## [YOUR ASSIGNMENT]
Output the line that contains "middle dip: (134, 183)" together with each line after it, through the final line of the listing below, word for word; omit pictures.

## [MATERIALS PROVIDED]
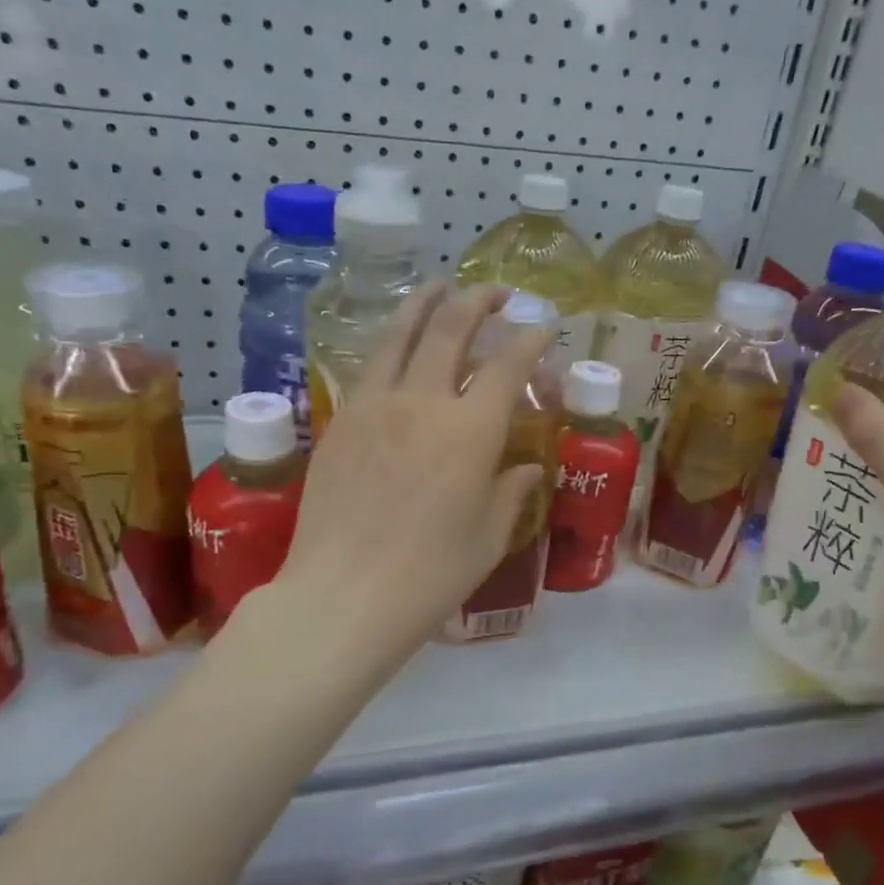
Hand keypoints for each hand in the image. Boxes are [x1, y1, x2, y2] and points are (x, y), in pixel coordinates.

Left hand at [275, 281, 552, 672]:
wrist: (343, 596)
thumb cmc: (429, 576)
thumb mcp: (487, 539)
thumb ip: (511, 493)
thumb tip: (527, 468)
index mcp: (470, 431)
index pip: (508, 365)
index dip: (530, 339)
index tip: (543, 327)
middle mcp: (422, 403)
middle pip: (451, 330)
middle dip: (478, 301)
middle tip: (496, 291)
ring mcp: (374, 407)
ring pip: (400, 335)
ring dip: (426, 304)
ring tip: (440, 288)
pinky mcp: (340, 422)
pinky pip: (370, 367)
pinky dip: (391, 343)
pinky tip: (397, 346)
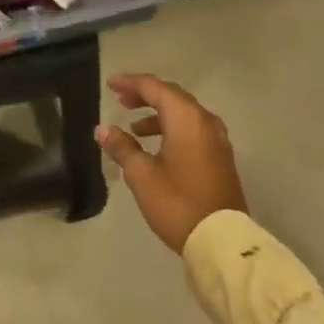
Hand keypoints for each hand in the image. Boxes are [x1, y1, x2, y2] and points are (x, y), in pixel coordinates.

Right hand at [96, 74, 247, 252]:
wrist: (221, 240)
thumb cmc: (177, 203)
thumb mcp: (141, 175)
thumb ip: (122, 147)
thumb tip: (103, 129)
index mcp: (186, 118)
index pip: (154, 87)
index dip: (130, 83)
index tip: (110, 84)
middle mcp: (205, 120)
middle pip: (172, 95)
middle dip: (144, 95)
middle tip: (120, 100)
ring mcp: (217, 138)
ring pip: (184, 113)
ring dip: (158, 113)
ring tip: (134, 127)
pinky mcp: (220, 156)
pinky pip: (193, 128)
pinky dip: (172, 127)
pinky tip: (157, 145)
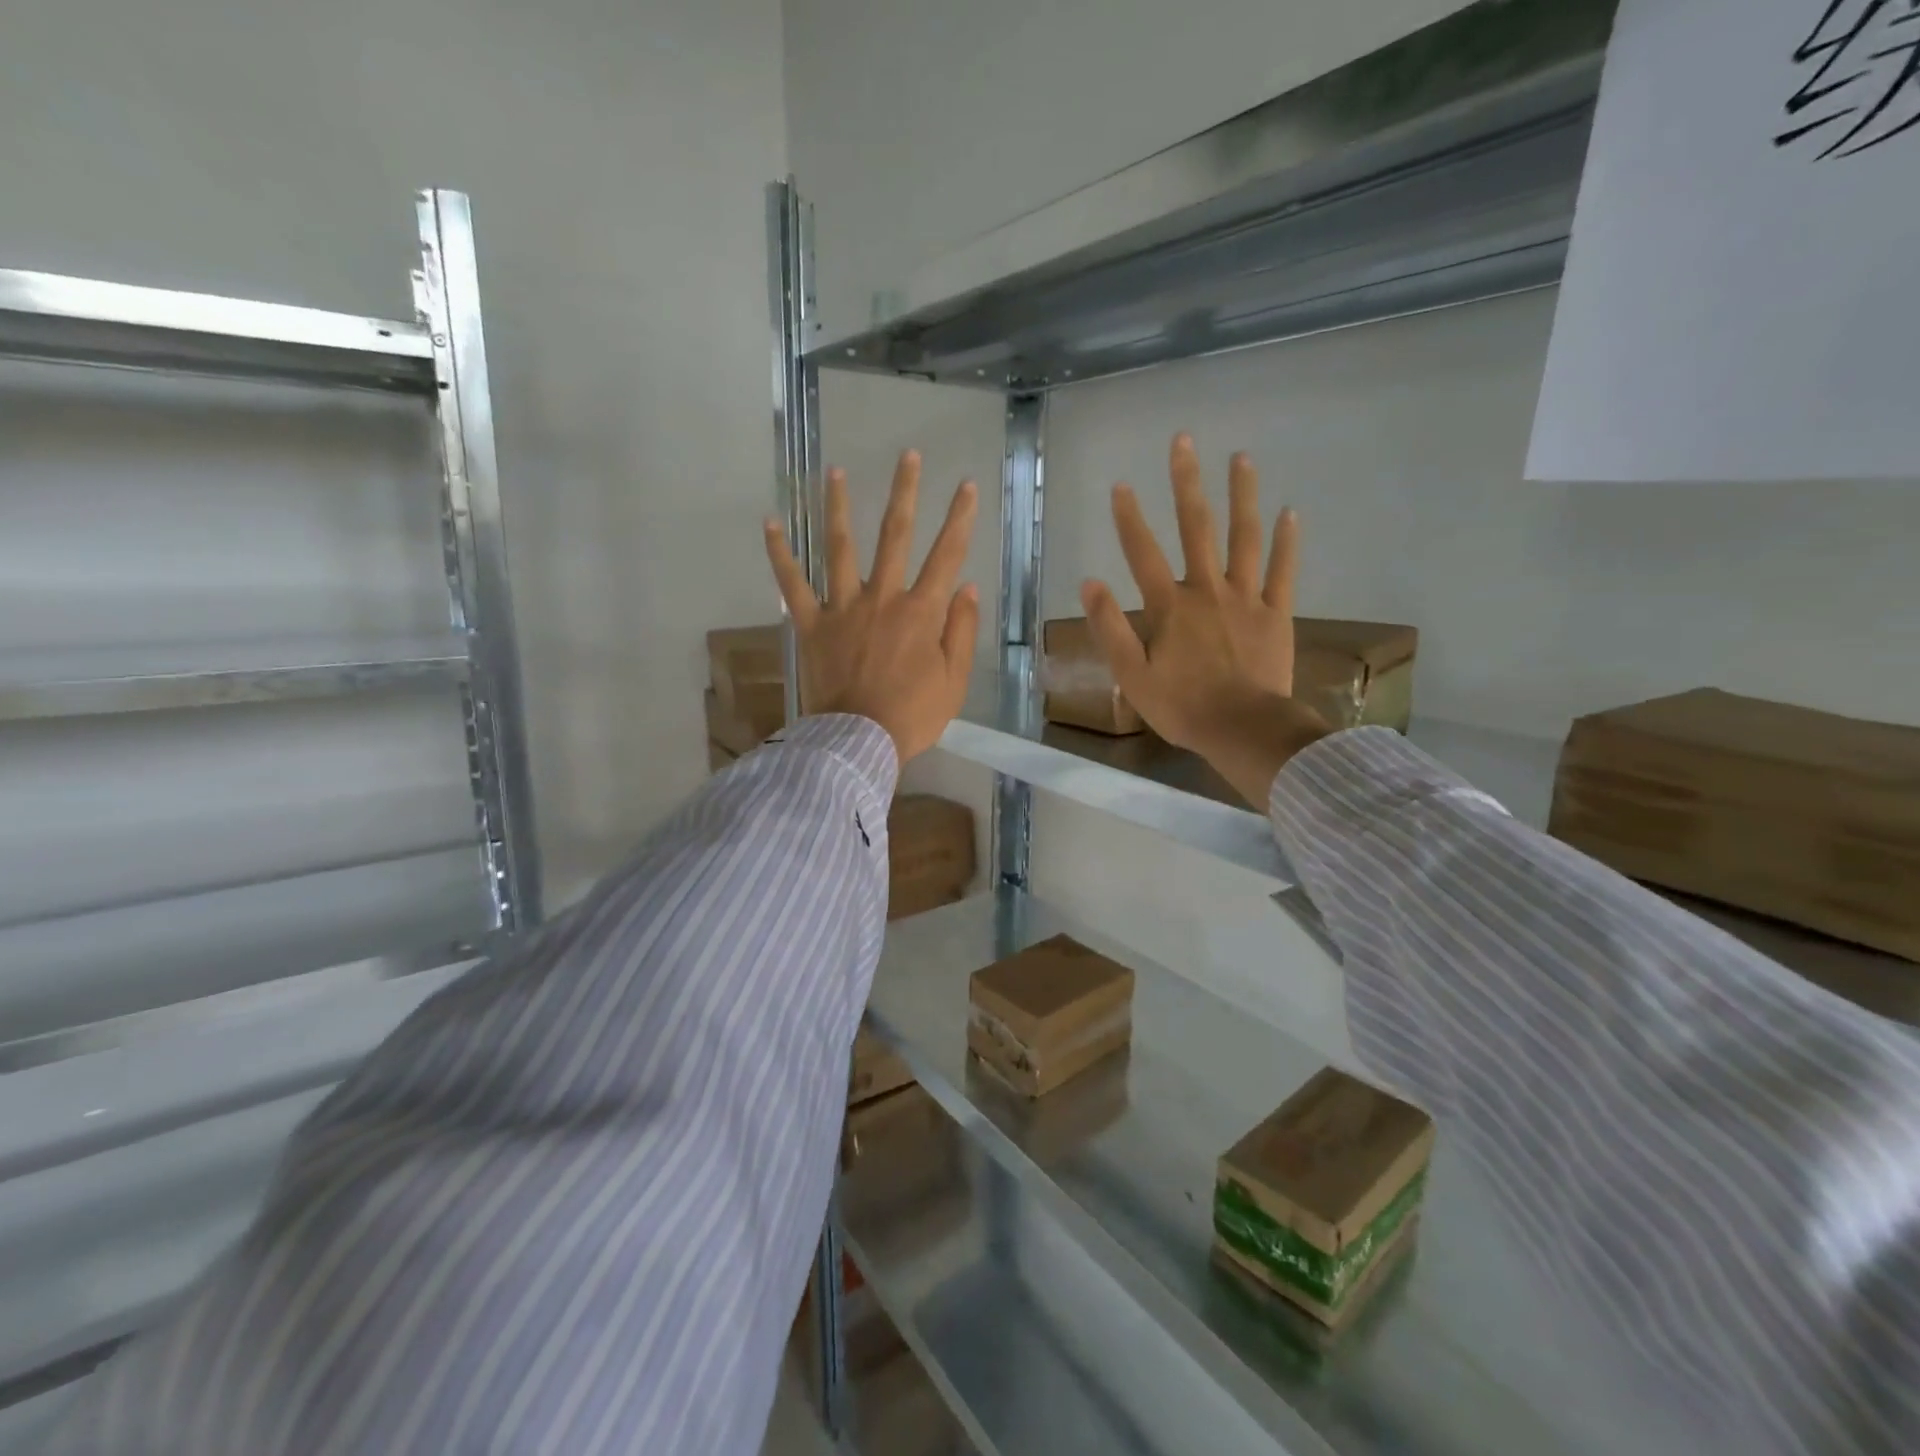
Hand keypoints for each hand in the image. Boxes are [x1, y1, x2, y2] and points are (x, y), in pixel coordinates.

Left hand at [765, 450, 979, 763]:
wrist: (859, 741)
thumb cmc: (912, 716)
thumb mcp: (953, 680)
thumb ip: (960, 630)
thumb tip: (966, 587)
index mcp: (920, 612)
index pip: (946, 555)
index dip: (959, 519)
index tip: (965, 486)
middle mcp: (882, 598)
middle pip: (895, 535)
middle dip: (904, 492)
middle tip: (907, 456)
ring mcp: (842, 608)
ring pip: (840, 547)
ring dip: (838, 506)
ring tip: (835, 471)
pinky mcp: (810, 624)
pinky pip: (792, 584)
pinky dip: (779, 553)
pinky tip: (770, 522)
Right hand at [1080, 433, 1329, 806]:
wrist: (1243, 729)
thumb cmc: (1181, 706)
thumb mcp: (1131, 674)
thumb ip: (1110, 627)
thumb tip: (1090, 582)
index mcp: (1170, 607)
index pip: (1144, 553)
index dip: (1129, 518)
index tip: (1121, 484)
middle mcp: (1208, 591)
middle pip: (1196, 528)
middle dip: (1187, 483)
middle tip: (1184, 441)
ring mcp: (1246, 598)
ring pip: (1244, 538)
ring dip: (1241, 496)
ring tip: (1242, 458)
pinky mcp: (1276, 614)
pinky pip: (1283, 572)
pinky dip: (1287, 541)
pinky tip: (1290, 511)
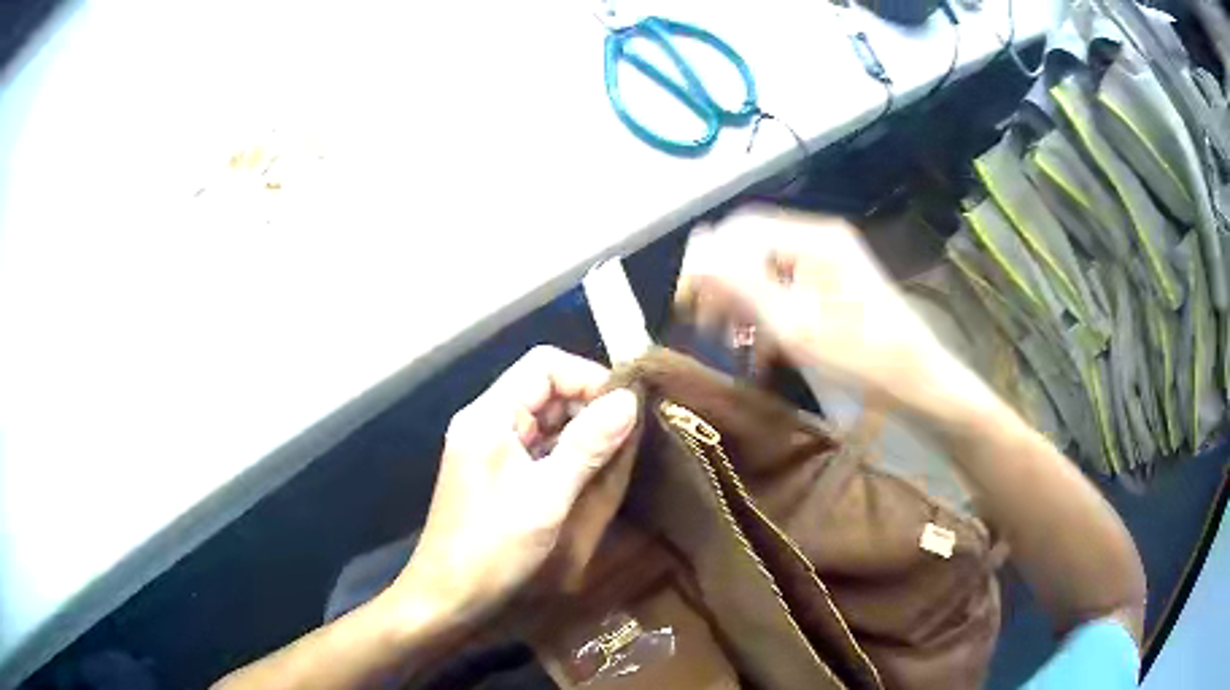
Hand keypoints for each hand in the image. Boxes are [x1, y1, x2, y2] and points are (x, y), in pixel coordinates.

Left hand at [390, 346, 637, 627]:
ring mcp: (489, 447)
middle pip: (544, 387)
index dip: (588, 377)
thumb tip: (629, 400)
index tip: (625, 409)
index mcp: (489, 416)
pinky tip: (591, 472)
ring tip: (616, 454)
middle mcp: (486, 421)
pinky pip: (537, 445)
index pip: (544, 365)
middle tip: (628, 436)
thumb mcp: (546, 497)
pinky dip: (567, 451)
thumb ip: (587, 446)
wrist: (446, 596)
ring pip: (544, 417)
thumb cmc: (492, 548)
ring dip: (581, 430)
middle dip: (588, 404)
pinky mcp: (496, 471)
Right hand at [676, 206, 947, 395]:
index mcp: (812, 239)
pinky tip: (763, 349)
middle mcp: (821, 239)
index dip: (705, 262)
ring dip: (745, 304)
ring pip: (769, 271)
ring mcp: (832, 261)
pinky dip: (771, 314)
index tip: (685, 302)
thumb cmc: (861, 357)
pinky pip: (790, 288)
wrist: (919, 382)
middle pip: (754, 248)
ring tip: (733, 344)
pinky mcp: (838, 284)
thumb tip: (696, 256)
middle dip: (724, 286)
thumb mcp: (795, 326)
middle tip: (707, 327)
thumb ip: (741, 286)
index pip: (740, 231)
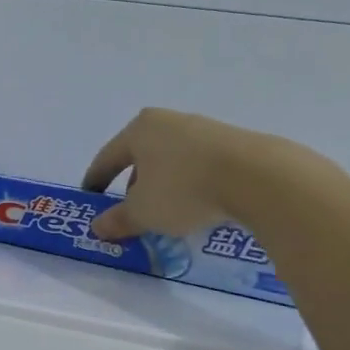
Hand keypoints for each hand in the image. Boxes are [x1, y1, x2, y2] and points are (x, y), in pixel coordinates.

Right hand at [81, 107, 248, 240]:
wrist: (258, 177)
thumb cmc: (183, 189)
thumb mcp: (143, 212)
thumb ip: (117, 220)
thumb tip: (97, 227)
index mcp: (139, 130)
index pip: (108, 157)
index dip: (96, 179)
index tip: (91, 196)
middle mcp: (168, 122)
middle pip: (142, 155)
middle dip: (134, 183)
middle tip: (133, 208)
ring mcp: (204, 129)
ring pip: (173, 159)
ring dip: (165, 184)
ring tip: (169, 211)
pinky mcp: (235, 142)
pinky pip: (201, 165)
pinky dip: (192, 183)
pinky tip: (200, 204)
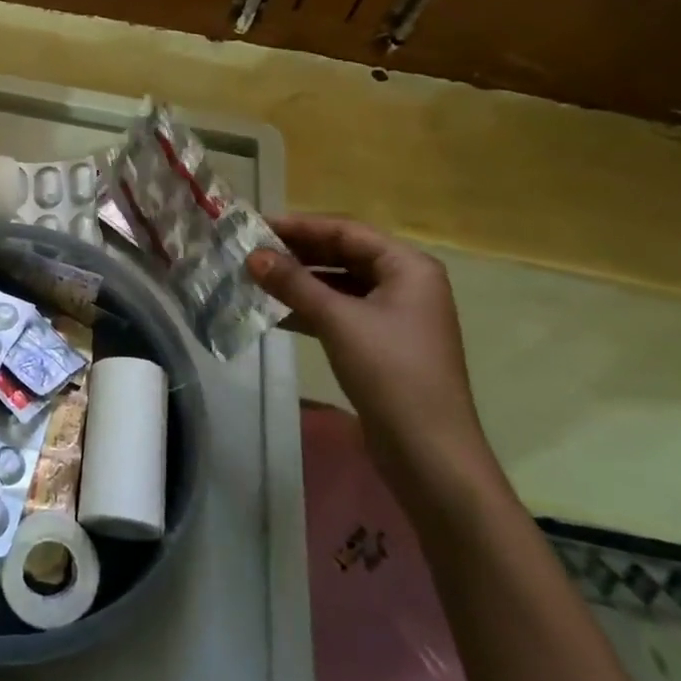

## [ANSWER TO THIS EXERCISE]
middle dip: (134, 183)
middle tip: (133, 208)
ring mcp: (204, 129)
ring pip: (173, 159)
ring dip: (165, 184)
ring tip: (169, 211)
pinky mcp: (235, 142)
pinky pip: (201, 165)
pinky dip: (192, 183)
pinky tip: (200, 204)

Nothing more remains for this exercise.